On Vertical Elasticity in the Cloud: A Framework for Stream Processing
Abstract:
Cloud computing has become an increasingly popular paradigm for organizations to manage and utilize computing resources. Long-running applications hosted on cloud platforms experience natural workload fluctuations and skewness, resulting in variability of resource demands. Therefore, the incorporation of elastic resource management in cloud platforms becomes crucial, enabling adaptability to dynamic workload changes through the provisioning and de-provisioning of resources. Specifically, the elasticity of resource management can be further categorized into horizontal elasticity (adding or removing resource entities) and vertical elasticity (increasing or decreasing the resource capacity of existing entities). Notably, vertical elasticity provides a more rapid means of resource adjustment, which is beneficial for latency-sensitive applications, such as stream applications. Thus, this thesis delves into the vertical elasticity in cloud resource management, with a focusing on the context of stream processing. According to different resource isolation granularities and user expectations, this thesis consists of three parts.
Firstly, we study the vertical elasticity at the virtual machine level as a means of achieving performance fairness among various applications.
A significant amount of prior work about fair share allocation in the cloud targets resource fairness, i.e., the relative share of an application is associated with its allocated or used resources. However, users are often not aware of and concerned with the resource usage of their applications but rather care about whether the performance meets their expectations. To this end, we propose a memory manager that aims for performance fairness, where the share of each application is proportional to its performance. To address the main challenge, i.e., comparing performance between diverse applications, we propose a universal method for characterizing the performance of arbitrary applications. Subsequently, we present an online learning solution designed to implement this universal method, obviating the need for pilot runs. Combined with an adaptive memory allocation algorithm, the manager can handle dynamic workloads. We deploy the manager within a cloud environment, where the virtual machine serves as the fundamental resource entity, and we dynamically resize virtual machines via the Ballooning mechanism. Our evaluation shows that the manager can effectively achieve good performance fairness for diverse applications under various shares.
Secondly, we study the vertical elasticity at the container level for latency optimization of stream applications. To enable large-scale data processing, stream processing engines generally create multiple executors to process workload in parallel. Each executor is essentially a JVM, hosted in a container. The skew and variation of the workload can significantly affect latency. Stream applications are required to provide fast or even real-time responses, and thus are sensitive to latency. To optimize latency, we propose Emma, an elastic multi-resource manager that takes CPU and memory into consideration. Emma utilizes the resource elasticity of lightweight virtualization containers, e.g., Linux containers, to resize the resources of executors in the runtime. By fully leveraging the resource characteristics of executors, Emma is able to efficiently and adaptively allocate appropriate resource combinations to executors, ensuring that each executor has enough processing capacity to handle its workload. Our evaluation shows that compared to existing solutions, Emma can reduce the latency by orders of magnitude on real-world applications.

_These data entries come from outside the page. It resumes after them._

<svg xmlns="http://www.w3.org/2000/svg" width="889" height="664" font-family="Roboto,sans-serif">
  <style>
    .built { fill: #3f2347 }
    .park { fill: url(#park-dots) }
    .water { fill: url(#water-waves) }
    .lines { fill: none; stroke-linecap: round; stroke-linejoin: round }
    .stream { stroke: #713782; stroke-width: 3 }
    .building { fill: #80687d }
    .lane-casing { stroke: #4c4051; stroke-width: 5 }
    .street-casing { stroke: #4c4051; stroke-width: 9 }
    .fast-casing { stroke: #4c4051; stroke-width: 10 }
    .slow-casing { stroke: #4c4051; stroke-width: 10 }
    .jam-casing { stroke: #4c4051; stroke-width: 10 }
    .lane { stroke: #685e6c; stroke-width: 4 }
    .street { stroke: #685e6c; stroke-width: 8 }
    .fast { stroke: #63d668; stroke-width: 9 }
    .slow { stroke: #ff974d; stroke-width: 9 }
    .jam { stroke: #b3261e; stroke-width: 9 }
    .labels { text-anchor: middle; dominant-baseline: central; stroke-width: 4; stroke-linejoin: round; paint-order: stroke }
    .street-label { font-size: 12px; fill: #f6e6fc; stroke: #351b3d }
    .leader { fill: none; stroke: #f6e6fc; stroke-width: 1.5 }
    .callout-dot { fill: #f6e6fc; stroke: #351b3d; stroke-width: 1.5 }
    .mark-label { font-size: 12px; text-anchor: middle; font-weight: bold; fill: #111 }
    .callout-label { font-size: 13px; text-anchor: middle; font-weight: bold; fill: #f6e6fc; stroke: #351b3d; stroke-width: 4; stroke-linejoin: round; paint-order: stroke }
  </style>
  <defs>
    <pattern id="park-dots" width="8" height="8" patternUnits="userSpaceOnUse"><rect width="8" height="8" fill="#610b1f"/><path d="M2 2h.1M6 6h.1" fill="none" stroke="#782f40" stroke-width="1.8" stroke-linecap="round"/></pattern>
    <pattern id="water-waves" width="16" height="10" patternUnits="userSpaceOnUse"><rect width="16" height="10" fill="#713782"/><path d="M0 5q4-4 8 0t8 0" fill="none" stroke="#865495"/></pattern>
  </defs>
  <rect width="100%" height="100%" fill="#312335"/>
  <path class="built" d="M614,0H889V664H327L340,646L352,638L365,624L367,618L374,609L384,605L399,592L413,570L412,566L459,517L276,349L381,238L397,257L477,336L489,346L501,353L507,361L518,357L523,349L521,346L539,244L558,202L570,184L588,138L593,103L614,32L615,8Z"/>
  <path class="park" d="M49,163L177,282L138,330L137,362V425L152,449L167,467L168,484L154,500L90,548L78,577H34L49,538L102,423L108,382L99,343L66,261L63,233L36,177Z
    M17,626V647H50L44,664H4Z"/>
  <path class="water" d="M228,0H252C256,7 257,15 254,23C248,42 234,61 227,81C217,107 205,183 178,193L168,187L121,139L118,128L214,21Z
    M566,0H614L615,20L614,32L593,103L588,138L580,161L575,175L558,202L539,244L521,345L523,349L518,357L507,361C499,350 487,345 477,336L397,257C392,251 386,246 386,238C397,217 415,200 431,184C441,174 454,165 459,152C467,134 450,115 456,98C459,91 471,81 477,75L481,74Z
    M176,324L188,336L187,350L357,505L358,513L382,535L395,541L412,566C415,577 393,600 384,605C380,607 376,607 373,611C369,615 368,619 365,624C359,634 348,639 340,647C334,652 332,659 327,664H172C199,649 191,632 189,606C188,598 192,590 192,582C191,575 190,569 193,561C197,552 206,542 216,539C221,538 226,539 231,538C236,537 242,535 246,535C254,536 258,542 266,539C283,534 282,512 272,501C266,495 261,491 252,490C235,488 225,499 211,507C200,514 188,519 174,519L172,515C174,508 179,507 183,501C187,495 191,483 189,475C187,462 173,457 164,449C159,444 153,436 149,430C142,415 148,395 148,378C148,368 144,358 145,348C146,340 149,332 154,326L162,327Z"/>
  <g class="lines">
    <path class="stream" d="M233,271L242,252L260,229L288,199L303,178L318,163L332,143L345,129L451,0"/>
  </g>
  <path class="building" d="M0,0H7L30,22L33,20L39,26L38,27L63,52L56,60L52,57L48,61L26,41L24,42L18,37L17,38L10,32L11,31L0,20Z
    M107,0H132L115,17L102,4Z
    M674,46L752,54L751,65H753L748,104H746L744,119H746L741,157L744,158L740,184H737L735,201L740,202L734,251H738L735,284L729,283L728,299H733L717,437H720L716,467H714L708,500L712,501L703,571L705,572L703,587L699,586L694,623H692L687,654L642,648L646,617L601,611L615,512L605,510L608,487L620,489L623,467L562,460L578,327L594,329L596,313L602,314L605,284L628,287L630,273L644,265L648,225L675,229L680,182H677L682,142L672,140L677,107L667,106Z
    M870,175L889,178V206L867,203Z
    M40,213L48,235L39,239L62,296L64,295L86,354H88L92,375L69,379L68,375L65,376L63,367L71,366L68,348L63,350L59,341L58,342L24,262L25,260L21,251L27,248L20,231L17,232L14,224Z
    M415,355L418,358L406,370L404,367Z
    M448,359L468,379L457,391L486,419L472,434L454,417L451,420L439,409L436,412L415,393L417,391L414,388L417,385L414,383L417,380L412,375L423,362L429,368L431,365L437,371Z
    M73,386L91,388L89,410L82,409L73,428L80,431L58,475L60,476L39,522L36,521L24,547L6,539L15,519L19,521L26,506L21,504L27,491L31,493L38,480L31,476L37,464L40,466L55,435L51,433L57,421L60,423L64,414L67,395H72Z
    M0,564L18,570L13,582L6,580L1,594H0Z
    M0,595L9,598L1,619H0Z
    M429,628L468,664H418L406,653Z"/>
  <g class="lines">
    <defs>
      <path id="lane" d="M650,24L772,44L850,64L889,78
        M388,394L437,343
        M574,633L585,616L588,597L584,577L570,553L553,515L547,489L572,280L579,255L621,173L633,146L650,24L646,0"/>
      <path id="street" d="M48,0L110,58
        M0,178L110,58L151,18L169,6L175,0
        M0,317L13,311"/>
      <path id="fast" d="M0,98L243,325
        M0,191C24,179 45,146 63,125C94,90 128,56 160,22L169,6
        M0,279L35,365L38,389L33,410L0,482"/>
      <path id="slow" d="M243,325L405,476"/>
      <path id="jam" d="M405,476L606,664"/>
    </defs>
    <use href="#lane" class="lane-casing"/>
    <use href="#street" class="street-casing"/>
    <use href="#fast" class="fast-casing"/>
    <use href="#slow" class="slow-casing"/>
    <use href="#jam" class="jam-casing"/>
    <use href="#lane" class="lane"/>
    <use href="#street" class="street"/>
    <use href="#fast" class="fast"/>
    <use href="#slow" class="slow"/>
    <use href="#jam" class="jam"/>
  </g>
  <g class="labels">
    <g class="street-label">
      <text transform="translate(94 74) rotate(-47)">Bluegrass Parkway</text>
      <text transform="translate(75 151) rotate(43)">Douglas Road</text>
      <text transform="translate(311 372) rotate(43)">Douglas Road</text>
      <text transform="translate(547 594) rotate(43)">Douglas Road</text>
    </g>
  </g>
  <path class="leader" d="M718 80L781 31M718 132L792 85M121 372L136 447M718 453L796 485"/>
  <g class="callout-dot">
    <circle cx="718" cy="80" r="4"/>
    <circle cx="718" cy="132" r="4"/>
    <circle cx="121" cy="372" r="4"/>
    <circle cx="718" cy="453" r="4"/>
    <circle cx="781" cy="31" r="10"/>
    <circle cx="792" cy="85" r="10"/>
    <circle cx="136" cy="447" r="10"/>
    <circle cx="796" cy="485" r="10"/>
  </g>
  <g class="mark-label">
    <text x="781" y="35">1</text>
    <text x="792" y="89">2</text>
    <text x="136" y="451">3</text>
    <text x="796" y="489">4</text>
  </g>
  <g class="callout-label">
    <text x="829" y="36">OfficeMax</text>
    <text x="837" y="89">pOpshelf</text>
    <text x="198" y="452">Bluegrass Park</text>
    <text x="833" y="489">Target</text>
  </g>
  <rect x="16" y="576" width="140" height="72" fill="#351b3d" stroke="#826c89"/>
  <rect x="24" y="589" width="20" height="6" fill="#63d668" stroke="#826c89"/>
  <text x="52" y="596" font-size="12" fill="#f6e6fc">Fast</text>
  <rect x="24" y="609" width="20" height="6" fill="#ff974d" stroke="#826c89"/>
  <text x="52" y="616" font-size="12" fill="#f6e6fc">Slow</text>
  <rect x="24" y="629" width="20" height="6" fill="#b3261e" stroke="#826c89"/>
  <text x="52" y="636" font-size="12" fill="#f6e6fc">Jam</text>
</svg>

Thirdly, we delve into the vertical elasticity at the slot level, also focusing on the latency optimization of streaming applications. A slot represents a unit of resource isolation at the task level in some specialized systems, such as Apache Flink. A task serves as the minimum processing unit in a stream application, essentially a thread. In this work, we introduce our task-level memory manager, EMM. EMM leverages our quantitative modeling of memory and task-level latency to adaptively allocate optimal memory sizes to individual tasks, ultimately minimizing end-to-end latency. Upon integration of EMM into Apache Flink, our experiments demonstrate that EMM could significantly reduce end-to-end latency across a spectrum of applications at various scales and configurations, in comparison to the Flink native setting.
In summary, this thesis offers valuable insights into the vertical elasticity of resource management on clouds, considering various resource isolation granularities and diverse objectives.